The mindset to be adopted in a Single Session Therapy
In short, we can summarize the overall mindset of the TSS therapist through these solicitations:
- always be there: that is, offer your mindfulness, but also consider that moment and what you are saying to yourself as a gift, as a present that is, precious, to be discarded with respect, and to be exchanged for new perspectives of great value in the here and now;
- stay focused: do not be distracted by potentially dispersive elements, otherwise you risk losing yourself in the same complexity that weighs down the problem and leads it adrift;
- don’t complicate things: the client doesn’t care how good you are or what wonderfully innovative tricks you come up with – they care about getting better now;
- be brief: take the motivation that has allowed you to be together in this moment to make it as useful and precious as possible, and full of transformative possibilities for the future;
- remain humble: there is not a solution to everything, and every situation (as well as every person, client and therapist included) has its limits;
- when possible, use a win-win approach.
Tania Da Ros
Psicologo, Psicoterapeuta
Trainer per l’Italian Center
for Single Session Therapy
Bibliography
Hunsley, J., Aubry, T.D., Verstervelt, C.M., & Vito, D. (1999).

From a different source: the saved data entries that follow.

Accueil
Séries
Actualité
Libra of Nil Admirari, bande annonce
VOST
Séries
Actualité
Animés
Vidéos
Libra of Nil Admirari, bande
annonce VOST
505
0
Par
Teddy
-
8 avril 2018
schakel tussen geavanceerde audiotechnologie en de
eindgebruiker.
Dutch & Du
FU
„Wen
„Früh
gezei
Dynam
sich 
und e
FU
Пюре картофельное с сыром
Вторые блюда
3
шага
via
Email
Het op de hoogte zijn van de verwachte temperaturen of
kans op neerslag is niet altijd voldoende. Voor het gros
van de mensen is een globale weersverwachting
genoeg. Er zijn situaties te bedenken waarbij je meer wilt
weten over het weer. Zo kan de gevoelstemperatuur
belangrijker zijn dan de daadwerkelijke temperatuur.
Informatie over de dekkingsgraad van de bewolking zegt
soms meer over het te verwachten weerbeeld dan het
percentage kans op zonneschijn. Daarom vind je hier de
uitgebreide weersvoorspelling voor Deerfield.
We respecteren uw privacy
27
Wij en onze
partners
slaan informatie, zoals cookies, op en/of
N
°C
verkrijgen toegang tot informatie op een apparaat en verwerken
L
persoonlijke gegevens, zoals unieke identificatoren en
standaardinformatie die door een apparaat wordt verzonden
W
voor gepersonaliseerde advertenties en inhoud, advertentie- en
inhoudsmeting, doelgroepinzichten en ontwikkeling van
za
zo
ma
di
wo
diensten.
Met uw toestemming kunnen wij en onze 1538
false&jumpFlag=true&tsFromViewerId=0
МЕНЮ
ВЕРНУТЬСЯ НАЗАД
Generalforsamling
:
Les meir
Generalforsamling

Comparing therapist and client perspective on reasons for psychotherapy termination. Psychotherapy: theory, research, practice, training, 37(4), 380-388.
Miller, J. (2008). Walk-in single session therapy: a study of client satisfaction. Journal of systemic therapies, 27, 78-94.
Scamardo, M., Bobele M., & Biever, J.L. (2004). A new perspective on client droupouts. Journal of systemic therapies, 23 (2), 27-38.
Slive, A. & Bobele, M. (2014). One Session at a time: When you have a Whole Hour. In M.F. Hoyt & M. Talmon (eds.) (2014), op. cit., p. 100.
Talmon, M. (2014). When less is more: Maximizing the effect of the first (and often only) therapeutic encounter. In Hoyt, M.F. & Talmon, M. (eds.) (2014), Capturing the Moment, Crown House Publishing Ltd.
White, M. & Epston, D. (1990). Narrative means to therapeutic ends. New York: Norton.